Manuela Martelli abandona la idea de lo verbalizado para centrarse en lo visualmente narrativo, su paso a la dirección demuestra que su presencia como actriz en películas del nivel de “Machuca” de Wood, “Navidad” de Lelio o “El árbol magnético” de Ayguavives ha dejado un poso de influencia en su retrato de personajes que permite transmitir sensaciones sin diálogo, crear un intenso estado de inquietud en su protagonista que, poco a poco, va sintiendo que el cerco de la dictadura se cierne sobre ella. El miedo crece conforme las causalidades se van haciendo más frecuentes y los hallazgos más sospechosos. El miedo va transformando a Carmen en un personaje vulnerable cuya decisión última viene a demostrar que las infecciones son muy difíciles de parar y doblegan hasta las conciencias más limpias. Al final de la película los colores vuelven a mostrarse en plenitud, el azul de los interiores de la parroquia marca el territorio del poder, los tonos pastel rosados y violáceos del domicilio vacacional quedan en deseo, en una fugaz intención de hacer lo correcto que se esfuma cuando “alguien” aparece en la casa para devolver una documentación que apareció en la playa pero que sabemos que no fue así. El miedo nos hace dudar de nosotros mismos, hace que cambiemos nuestra manera de comportarnos y hasta nuestras creencias más fuertes para terminar colaborando con el sistema. O colaboras o te colaboran. “1976” es una película modélica para comprobar que hay maneras mucho mejores de denunciar una dictadura en el cine actual que la del “show ha de continuar”.

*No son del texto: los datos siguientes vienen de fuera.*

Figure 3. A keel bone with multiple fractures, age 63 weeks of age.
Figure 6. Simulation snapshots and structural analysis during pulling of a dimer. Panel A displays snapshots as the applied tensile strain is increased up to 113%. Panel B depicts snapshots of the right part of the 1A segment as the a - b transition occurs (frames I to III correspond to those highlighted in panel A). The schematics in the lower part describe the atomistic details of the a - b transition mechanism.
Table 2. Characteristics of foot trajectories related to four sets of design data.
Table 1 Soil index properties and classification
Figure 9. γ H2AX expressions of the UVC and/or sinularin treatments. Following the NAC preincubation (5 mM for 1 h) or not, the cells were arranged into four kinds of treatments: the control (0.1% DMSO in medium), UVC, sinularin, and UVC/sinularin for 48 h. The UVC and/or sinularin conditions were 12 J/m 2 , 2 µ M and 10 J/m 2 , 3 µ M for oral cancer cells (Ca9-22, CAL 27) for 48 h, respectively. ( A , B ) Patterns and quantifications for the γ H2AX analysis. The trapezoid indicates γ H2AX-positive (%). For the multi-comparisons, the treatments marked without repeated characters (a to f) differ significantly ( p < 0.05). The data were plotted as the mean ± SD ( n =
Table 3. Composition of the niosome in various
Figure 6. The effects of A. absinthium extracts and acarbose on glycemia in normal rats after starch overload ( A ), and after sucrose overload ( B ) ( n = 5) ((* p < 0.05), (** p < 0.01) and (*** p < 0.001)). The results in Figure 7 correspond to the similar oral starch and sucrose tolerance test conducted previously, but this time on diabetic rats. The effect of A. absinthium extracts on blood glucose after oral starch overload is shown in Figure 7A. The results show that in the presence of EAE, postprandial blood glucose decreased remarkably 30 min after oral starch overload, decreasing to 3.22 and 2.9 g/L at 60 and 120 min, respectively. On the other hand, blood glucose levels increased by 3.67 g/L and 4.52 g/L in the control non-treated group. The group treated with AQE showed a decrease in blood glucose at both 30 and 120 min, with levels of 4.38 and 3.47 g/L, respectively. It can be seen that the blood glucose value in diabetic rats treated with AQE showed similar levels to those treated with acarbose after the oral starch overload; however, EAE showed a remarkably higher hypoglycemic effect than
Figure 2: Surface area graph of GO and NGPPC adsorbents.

1976. Chile. 2022. Duración: 95 min. Dirección: Manuela Martelli. Guion: Manuela Martelli, Alejandra Moffat. Música: Mariá Portugal. Fotografía: Soledad Rodríguez. Reparto: Aline Küppenheim, Nicolás Sepúlveda, Hugo Medina, Alejandro Goic, Carmen Gloria Martínez, Antonia Zegers, Marcial Tagle. Compañías Productoras: Cinestación, Magma Cine, Wood Producciones. Productores: Dominga Sotomayor, Andrés Wood, Natalia Videla. Edición: Camila Mercadal.